Niente sembra in grado di riaccendere i prezzi del rame. Non è bastato uno sciopero in una delle maggiori miniere del mondo ed è servita a poco anche la (debole) schiarita sulle trattative commerciali tra Usa e Cina. Se il petrolio martedì era balzato del 4% all’annuncio dei colloqui tra Donald Trump e Xi Jinping, la reazione del metallo rosso è stata più composta: al London Metal Excange il prezzo ha raggiunto 5.974 $/tonnellata (base tre mesi), un record da tre settimane, ma di certo non si è innescato un rally.
Il rame – che ieri ha chiuso a 5.918 $ – scambia su valori storicamente deboli, non lontani dal minimo da due anni, un segnale che non dice niente di buono se è vero che il metallo funziona da barometro dell’economia mondiale.
Le aspettative degli investitori, almeno fino a poco tempo fa, restavano molto pessimiste. L’ultima fotografia del posizionamento degli hedge funds al Comex mostra un orientamento super ribassista sul rame: nella settimana all’11 giugno l’esposizione netta corta è aumentata ancora, arrivando a 52mila lotti, un record dal 2016.
In seguito non sembra esserci stata una vera e propria corsa alle ricoperture. Eppure gli spunti non sarebbero mancati, a cominciare dallo sciopero a Chuquicamata, miniera cilena di Codelco da cui proviene l’1,5% della produzione mondiale di rame (nel 2018 l’output è stato di 321mila tonnellate).

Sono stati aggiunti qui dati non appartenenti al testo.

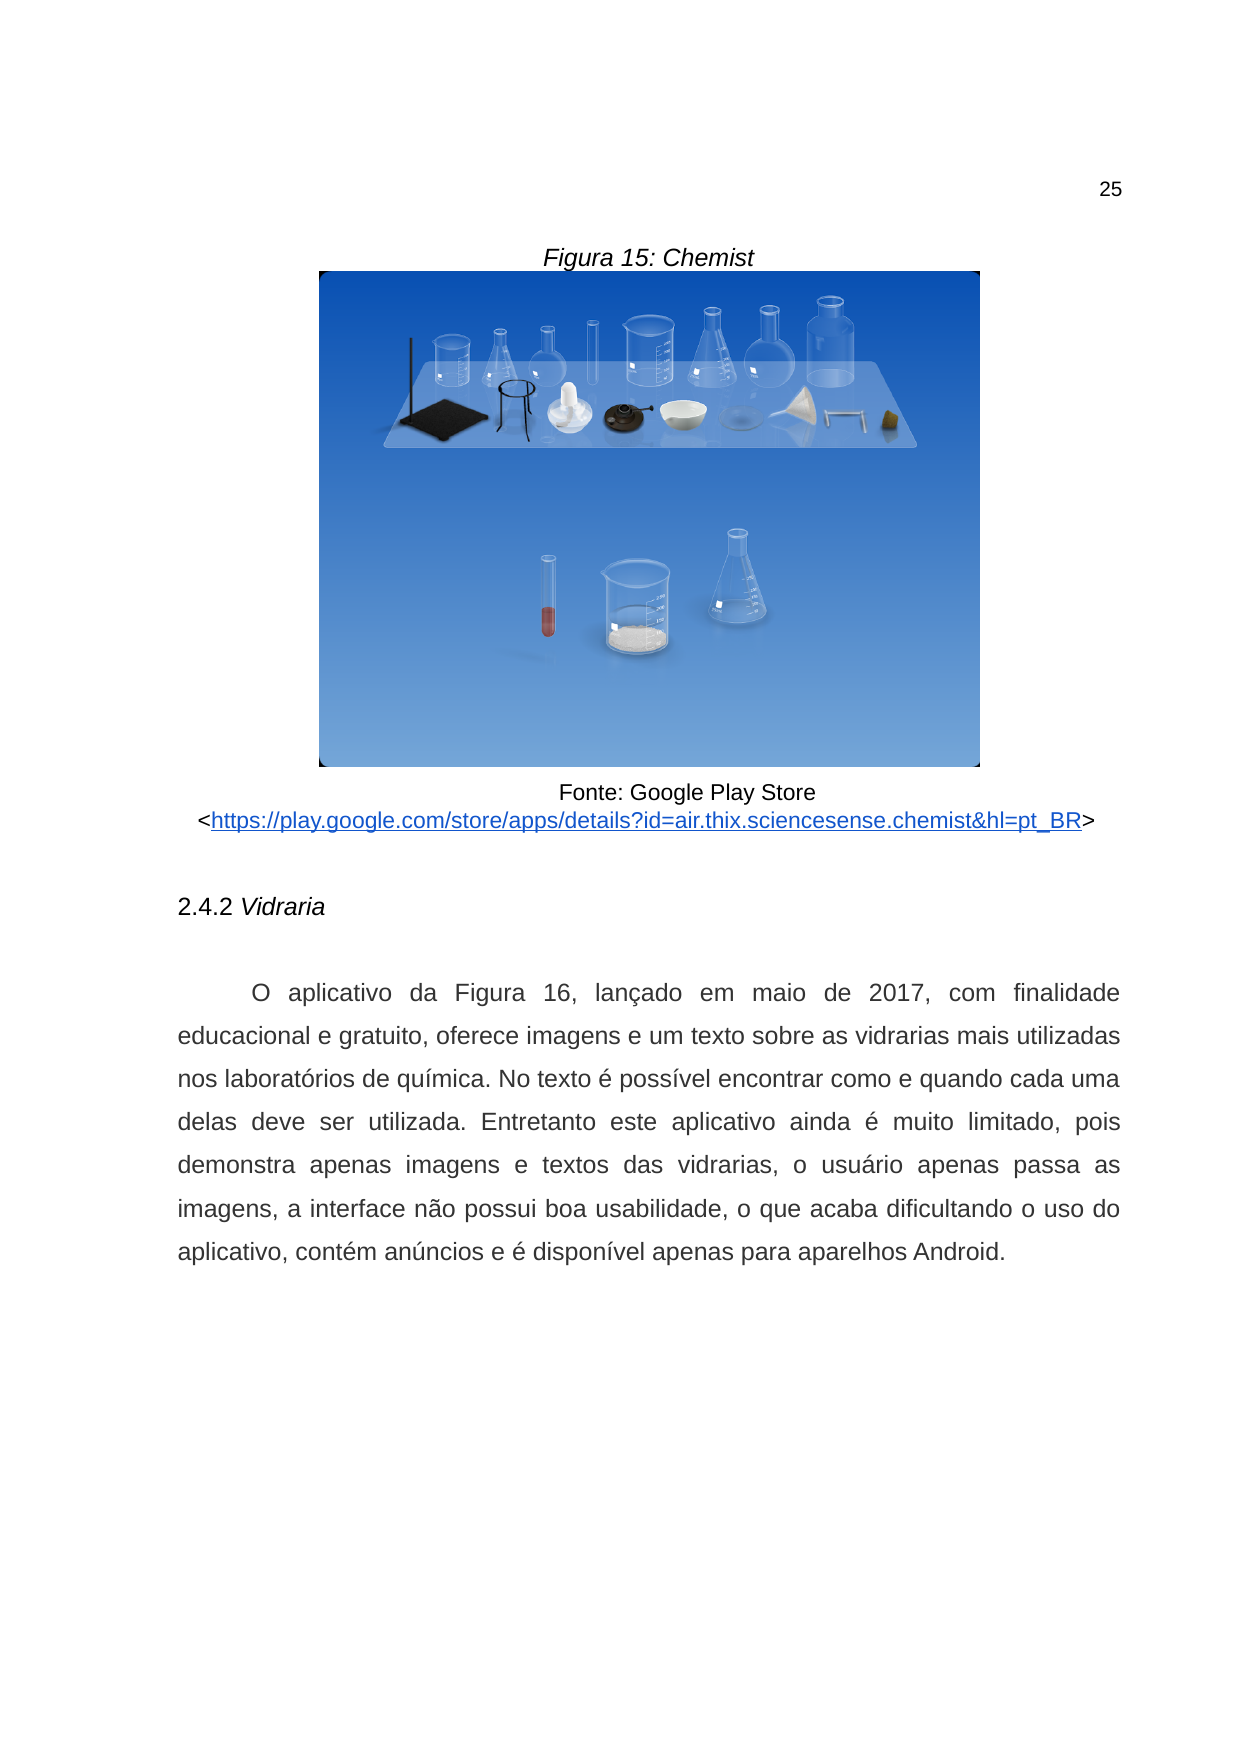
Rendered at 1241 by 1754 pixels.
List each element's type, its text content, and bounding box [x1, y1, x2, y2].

Lo sciopero – in corso da venerdì scorso, accompagnato da scontri tra polizia e minatori – potrebbe concludersi se l’assemblea accetterà una nuova proposta di accordo avanzata ieri dalla proprietà. Ma non ci sono certezze e le estrazioni minerarie a Chuquicamata sono già dimezzate rispetto ai ritmi normali.
Situazioni analoghe in passato avevano infiammato i prezzi del rame. Stavolta non è successo. Il metallo scambia tuttora in ribasso di oltre il 10% rispetto al picco di 6.608,50 dollari per tonnellata che aveva raggiunto ad aprile, quando la tregua tra Washington e Pechino sembrava a portata di mano.
C’è stata invece un’escalation nella guerra dei dazi e il quadro macroeconomico (con le potenziali ricadute sulla domanda di materie prime) ora spaventa il mercato. In Cina – Paese responsabile di oltre la metà dei consumi mondiali di rame – la produzione industriale a maggio ha registrato la crescita più bassa da 17 anni. L’attività manifatturiera sta frenando anche negli Usa, in Europa e in gran parte del mondo.
Per il rame come per il petrolio sono queste preoccupazioni a dominare l’attenzione, al punto da oscurare ogni altro fattore di influenza sui prezzi. Eppure Chuquicamata non è l’unico motivo di allarme per l’offerta di rame.
In Zambia Mopani Copper Mines, controllata di Glencore, lunedì ha chiuso una grande fonderia per manutenzioni che dureranno fino a fine anno. Nello stesso Paese Vedanta ha fermato un impianto a causa della scarsità di concentrati, mentre Konkola Mines è stata messa in liquidazione.
Nella migliore delle ipotesi la produzione mineraria di rame quest’anno resterà stabile a livello globale e la maggior parte degli analisti prevede che ci sarà un deficit di metallo. Secondo Bank of America Merrill Lynch mancheranno 362mila tonnellate, per Bmo Capital Markets 260mila.